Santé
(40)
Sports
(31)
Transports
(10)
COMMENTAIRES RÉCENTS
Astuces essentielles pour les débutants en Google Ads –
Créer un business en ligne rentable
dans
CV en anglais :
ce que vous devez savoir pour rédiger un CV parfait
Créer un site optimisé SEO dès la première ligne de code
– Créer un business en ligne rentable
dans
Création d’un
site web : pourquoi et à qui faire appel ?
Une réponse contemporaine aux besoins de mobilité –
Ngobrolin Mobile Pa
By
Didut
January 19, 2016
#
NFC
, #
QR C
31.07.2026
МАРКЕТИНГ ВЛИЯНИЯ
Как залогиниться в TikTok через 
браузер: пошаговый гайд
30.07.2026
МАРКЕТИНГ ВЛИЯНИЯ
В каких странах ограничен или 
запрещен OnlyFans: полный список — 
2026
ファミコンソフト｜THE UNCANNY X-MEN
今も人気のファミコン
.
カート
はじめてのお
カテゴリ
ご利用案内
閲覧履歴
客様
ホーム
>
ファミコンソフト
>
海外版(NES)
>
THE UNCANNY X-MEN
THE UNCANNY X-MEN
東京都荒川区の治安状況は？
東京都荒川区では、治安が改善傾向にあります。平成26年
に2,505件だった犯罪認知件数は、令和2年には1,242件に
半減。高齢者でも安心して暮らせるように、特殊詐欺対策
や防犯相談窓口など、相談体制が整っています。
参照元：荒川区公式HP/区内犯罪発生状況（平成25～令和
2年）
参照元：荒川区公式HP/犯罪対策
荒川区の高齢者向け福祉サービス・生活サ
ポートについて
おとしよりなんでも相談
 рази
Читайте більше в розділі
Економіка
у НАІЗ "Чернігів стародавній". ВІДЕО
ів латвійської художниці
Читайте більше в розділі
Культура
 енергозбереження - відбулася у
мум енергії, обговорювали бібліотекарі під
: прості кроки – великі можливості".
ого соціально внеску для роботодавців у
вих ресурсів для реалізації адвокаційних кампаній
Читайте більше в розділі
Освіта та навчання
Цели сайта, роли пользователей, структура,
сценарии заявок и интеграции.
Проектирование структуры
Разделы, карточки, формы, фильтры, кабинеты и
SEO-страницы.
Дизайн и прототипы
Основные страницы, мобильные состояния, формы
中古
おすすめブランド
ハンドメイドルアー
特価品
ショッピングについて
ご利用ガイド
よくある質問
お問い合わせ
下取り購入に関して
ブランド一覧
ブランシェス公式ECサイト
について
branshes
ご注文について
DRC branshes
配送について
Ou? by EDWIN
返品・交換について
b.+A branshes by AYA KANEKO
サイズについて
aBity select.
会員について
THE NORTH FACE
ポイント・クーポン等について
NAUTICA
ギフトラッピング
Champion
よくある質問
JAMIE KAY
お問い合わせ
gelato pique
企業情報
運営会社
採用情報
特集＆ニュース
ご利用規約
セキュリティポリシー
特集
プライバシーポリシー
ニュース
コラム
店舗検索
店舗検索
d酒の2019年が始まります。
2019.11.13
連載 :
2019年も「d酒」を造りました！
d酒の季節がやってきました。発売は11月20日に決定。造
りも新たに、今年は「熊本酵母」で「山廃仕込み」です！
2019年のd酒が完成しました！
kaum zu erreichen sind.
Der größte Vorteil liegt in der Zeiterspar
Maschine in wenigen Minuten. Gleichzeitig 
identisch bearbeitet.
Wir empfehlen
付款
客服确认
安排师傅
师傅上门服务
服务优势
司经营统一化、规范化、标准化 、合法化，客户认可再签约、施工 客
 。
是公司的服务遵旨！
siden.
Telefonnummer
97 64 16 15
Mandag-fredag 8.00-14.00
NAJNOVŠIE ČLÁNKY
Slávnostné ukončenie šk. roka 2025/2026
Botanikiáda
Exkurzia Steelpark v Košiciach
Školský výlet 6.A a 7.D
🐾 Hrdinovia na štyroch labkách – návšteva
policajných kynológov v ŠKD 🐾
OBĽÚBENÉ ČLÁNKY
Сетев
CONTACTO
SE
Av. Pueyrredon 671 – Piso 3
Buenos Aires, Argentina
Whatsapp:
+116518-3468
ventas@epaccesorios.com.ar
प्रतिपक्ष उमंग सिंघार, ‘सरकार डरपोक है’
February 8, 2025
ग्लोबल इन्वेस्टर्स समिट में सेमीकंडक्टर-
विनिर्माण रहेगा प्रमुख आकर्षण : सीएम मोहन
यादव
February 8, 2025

# [GOAL OF THE EXERCISE]
Start at the first line of the items and copy out each line unchanged, stopping after the line that contains "Création d’un".

# [RESPONSE]
Santé
(40)
Sports
(31)
Transports
(10)
COMMENTAIRES RÉCENTS
Astuces essentielles pour les débutants en Google Ads –
Créer un business en ligne rentable
dans
CV en anglais :
ce que vous devez savoir pour rédiger un CV parfait
Créer un site optimisé SEO dès la première ligne de code
– Créer un business en ligne rentable
dans
Création d’un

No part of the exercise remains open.